LLNL/Aluminum

[1.4.1] Tests crash

Closed this issue · 1 comments

===>  Testing for Aluminum-1.4.1
===>   Aluminum-1.4.1 depends on package: cxxopts>0 - found
-- Configuring done (4.9s)
-- Generating done (0.0s)
-- Build files have been written to: /usr/ports/net/aluminum/work/.build
ninja: no work to do.
[  0% 1/1] cd /usr/ports/net/aluminum/work/.build && /usr/local/bin/ctest --force-new-ctest-process
Test project /usr/ports/net/aluminum/work/.build
No tests were found!!!
[yv:33027] *** Process received signal ***
[yv:33027] Signal: Segmentation fault (11)
[yv:33027] Signal code: Address not mapped (1)
[yv:33027] Failing at address: 0x440000c8
[yv:33027] [ 0] 0x826d6762c <pthread_sigmask+0x54c> at /lib/libthr.so.3
[yv:33027] [ 1] 0x826d66bd9 <pthread_setschedparam+0x839> at /lib/libthr.so.3
[yv:33027] [ 2] 0x7ffffffff923 <_fini+0x7fffffdd3aa7> at ???
[yv:33027] [ 3] 0x824332fe8 <MPI_Comm_get_attr+0x58> at /usr/local/mpi/openmpi/lib/libmpi.so.40
[yv:33027] [ 4] 0x821b7a4b2 <_ZN2Al8internal3mpi4initERiRPPci+0x102> at /usr/ports/net/aluminum/work/.build/src/libAl.so.1.4.1
[yv:33027] [ 5] 0x821b7735a <_ZN2Al10InitializeERiRPPci+0x1a> at /usr/ports/net/aluminum/work/.build/src/libAl.so.1.4.1
[yv:33027] [ 6] 0x20d730 <main+0x40> at /usr/ports/net/aluminum/work/.build/test/test_exchange
[yv:33027] *** End of error message ***
*** Signal 11

clang-15
FreeBSD 13.2

Unfortunately, Aluminum's tests are not actually integrated with ctest (for a variety of reasons, primarily related to them all needing MPI to run). I suspect this issue is due to MPI not initializing properly but not throwing an error, and the subsequent call to MPI_Comm_get_attr segfaulting.
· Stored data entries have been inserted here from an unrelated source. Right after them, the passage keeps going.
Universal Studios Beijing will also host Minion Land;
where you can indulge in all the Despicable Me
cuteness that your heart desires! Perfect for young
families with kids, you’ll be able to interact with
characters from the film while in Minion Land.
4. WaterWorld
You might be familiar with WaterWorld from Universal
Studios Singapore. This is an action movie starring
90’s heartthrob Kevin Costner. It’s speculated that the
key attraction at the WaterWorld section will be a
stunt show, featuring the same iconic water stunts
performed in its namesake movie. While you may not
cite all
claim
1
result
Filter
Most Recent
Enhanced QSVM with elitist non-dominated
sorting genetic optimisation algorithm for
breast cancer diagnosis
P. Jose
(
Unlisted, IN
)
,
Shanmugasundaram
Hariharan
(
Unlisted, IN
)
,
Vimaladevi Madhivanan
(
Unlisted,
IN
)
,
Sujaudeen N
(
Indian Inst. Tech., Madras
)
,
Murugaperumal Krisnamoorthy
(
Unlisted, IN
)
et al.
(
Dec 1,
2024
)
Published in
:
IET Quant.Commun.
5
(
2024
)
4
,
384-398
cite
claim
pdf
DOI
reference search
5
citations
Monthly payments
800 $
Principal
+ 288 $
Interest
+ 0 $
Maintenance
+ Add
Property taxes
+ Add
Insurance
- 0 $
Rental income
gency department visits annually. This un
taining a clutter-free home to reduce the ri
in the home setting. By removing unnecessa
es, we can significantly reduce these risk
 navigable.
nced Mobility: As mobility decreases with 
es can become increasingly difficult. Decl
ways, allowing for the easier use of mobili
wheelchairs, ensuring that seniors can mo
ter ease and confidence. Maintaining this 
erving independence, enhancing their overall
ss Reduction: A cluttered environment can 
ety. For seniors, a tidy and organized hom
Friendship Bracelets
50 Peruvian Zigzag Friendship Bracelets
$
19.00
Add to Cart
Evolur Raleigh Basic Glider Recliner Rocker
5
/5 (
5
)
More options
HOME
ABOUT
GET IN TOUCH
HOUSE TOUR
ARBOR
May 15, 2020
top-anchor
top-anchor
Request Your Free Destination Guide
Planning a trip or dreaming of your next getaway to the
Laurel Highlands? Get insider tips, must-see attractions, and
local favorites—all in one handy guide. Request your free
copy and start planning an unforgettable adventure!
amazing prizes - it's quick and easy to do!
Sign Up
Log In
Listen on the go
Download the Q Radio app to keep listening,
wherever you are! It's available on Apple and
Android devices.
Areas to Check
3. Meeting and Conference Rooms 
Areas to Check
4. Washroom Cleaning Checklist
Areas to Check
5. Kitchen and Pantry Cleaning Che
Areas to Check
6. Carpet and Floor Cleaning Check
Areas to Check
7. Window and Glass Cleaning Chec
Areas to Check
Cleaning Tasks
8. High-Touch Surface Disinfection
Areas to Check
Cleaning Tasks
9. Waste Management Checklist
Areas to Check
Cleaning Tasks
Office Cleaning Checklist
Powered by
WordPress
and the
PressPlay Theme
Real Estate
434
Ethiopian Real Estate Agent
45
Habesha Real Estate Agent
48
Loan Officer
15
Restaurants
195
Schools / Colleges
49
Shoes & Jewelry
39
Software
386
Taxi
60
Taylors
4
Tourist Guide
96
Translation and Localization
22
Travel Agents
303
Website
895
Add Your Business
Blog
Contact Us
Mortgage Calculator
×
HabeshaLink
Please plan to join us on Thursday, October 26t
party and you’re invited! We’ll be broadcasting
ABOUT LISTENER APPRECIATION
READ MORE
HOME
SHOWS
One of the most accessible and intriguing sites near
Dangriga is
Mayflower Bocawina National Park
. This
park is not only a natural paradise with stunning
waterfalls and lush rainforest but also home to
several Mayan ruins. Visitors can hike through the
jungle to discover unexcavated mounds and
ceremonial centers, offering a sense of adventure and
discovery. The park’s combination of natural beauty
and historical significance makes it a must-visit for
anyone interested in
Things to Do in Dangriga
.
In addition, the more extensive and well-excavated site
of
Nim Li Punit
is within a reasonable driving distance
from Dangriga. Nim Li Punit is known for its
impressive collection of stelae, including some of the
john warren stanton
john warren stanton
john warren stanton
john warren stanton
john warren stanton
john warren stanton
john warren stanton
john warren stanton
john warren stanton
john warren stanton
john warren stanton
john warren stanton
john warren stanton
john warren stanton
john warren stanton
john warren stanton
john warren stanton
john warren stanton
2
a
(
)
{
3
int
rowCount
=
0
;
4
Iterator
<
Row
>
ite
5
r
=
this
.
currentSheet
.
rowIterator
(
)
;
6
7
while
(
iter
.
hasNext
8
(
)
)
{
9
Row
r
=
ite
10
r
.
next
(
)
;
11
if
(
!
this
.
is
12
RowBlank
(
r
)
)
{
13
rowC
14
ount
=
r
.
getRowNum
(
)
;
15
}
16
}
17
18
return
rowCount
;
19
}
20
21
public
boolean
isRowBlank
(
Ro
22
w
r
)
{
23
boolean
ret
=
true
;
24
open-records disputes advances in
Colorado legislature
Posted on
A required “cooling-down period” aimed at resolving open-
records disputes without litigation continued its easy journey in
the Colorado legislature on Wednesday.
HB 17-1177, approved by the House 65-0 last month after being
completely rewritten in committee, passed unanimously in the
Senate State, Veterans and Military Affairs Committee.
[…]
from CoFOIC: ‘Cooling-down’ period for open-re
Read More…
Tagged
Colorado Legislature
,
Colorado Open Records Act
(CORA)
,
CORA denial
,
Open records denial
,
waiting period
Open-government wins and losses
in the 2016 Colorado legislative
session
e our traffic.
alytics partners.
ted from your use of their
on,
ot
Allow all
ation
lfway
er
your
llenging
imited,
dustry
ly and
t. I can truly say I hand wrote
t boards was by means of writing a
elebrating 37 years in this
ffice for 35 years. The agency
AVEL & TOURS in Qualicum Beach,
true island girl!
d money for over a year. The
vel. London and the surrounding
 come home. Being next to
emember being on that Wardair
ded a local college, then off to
It's a bit odd, but sadly not too surprising, that the segfault is occurring inside an MPI call, especially if MPI failed to initialize properly.

Still, Aluminum should probably try to better detect whether MPI has initialized successfully so I will attempt to make it a bit more robust.

If you suspect a deeper issue here, please re-open or make a new issue. Thanks!